US gold futures contracts increased 0.1% upon settlement to $2,374.1.
But Mansour expected, in an interview with Al Jazeera Net, that there would be a gradual rise in gold prices as a result of other factors that led to raising prices from the level of $2,000 per ounce to the current levels.
He ruled out any leaps as a result of the United States and Iran’s tendency to calm down in some way, after Tehran announced that its response had ended, while US President Joe Biden said that his country would not participate in any Israeli attack on Iran, which is considered a form of calm.

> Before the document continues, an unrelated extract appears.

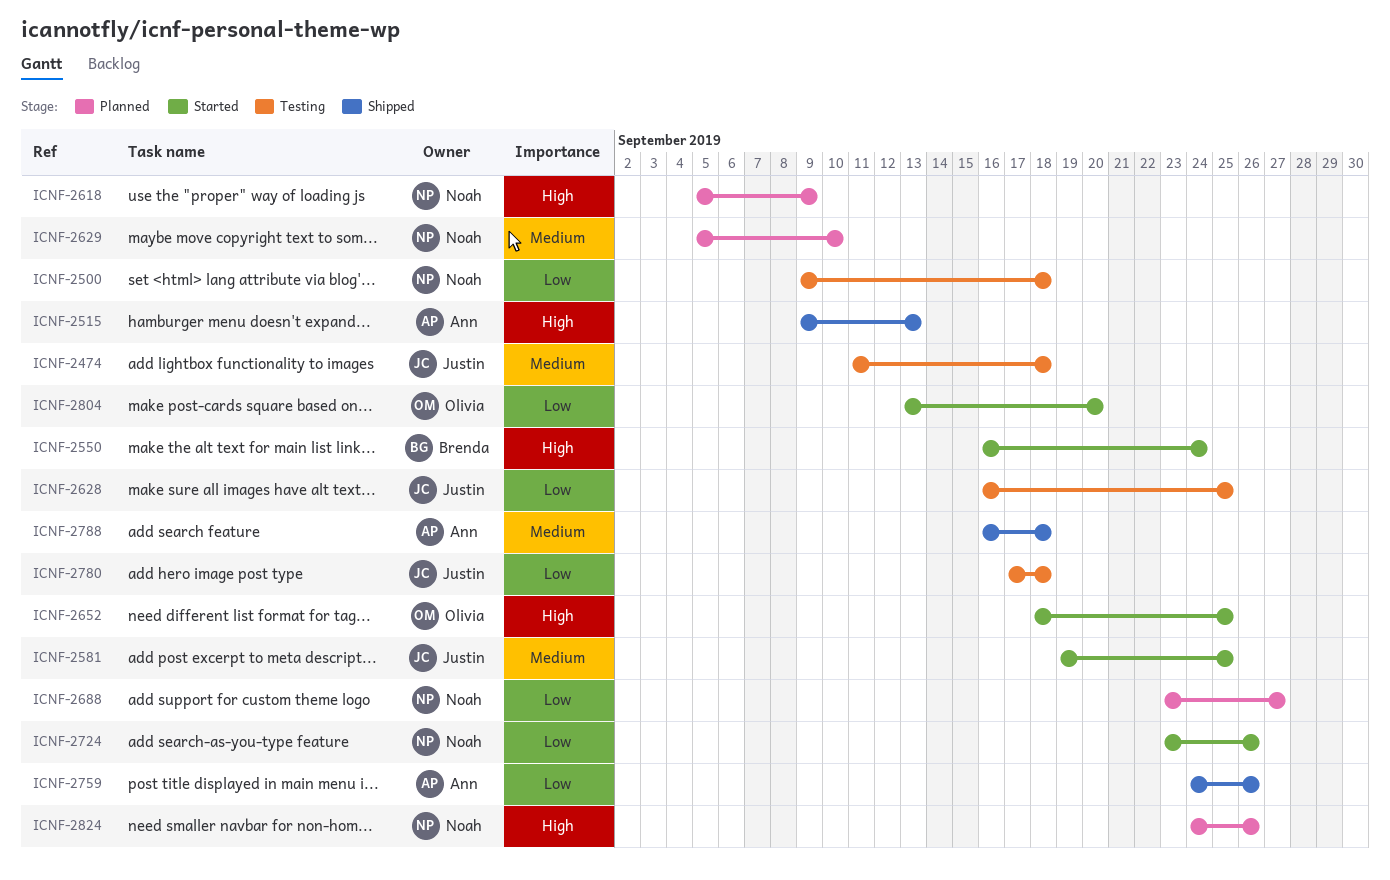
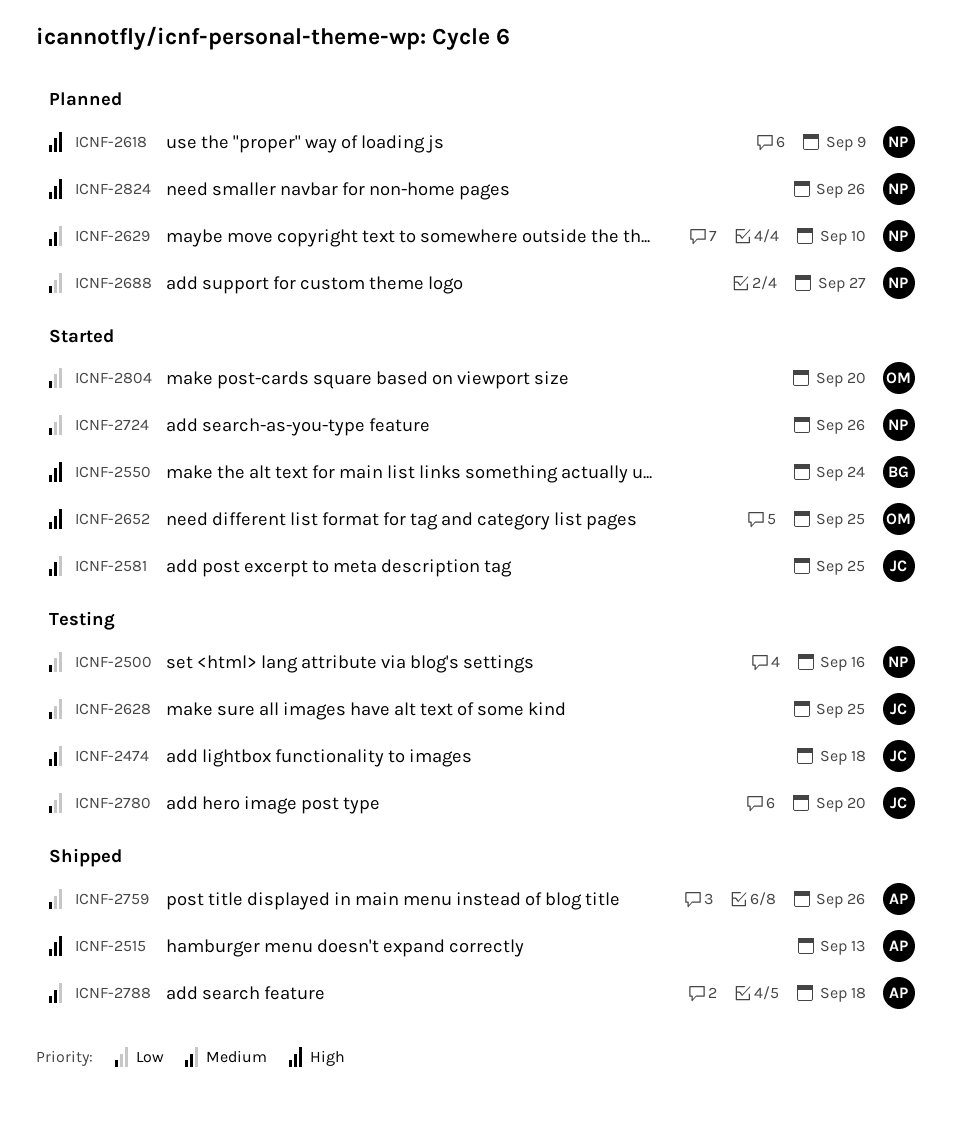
ICNF-2500, due: Sep 18 -> Sep 16
ICNF-2780, due: Sep 18 -> Sep 20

Mansour expects the price of an ounce of the yellow metal to reach between $2,500 and $2,700, and expectations will rise to more than that if the response and counter-response between Israel and Iran continues.
New levels
Meanwhile, analysts from Bank of America expect gold prices to continue rising, with speculation that it will reach levels of $3,000 per ounce next year.
This upward trend is due to:
- Geopolitical tensions.
- Strong demand from central banks.
- Possible interest reductions.
Ricardo Evangelista, chief analyst at Active Trades, said there is a possibility of a further rise in gold prices amid central bank purchases and with rising demand for assets considered safe havens with increasing concern among investors about the escalation of geopolitical conflicts.
He added that doubts about “the Chinese economy fuel concerns about the growth of the global economy, and this also leads to increased sentiment in the market, which tends to search for safe haven assets.”
Central banks
One notable factor behind gold’s rise is increased buying by central banks, with China adding more than 200 tons to its reserves in 2023.
This trend is coupled with increasing interest from Chinese retail investors, driven by instability in the local equity and real estate markets.
Federal Reserve Chairman Jerome Powell is expected to announce a US interest rate cut, which will boost gold prices (Getty)
Federal policies
Despite the rise in gold prices, the continued increase in interest rates by the Federal Reserve has made some investors cautious.
High interest rates usually reduce the attractiveness of gold, because they make yielding assets such as Treasury bonds more attractive.
However, recent shifts show investors returning to gold ETFs, perhaps due to fear of missing out on further price increases.
The prospect of lower interest rates could push gold prices further, although this is uncertain, amid mixed inflation data.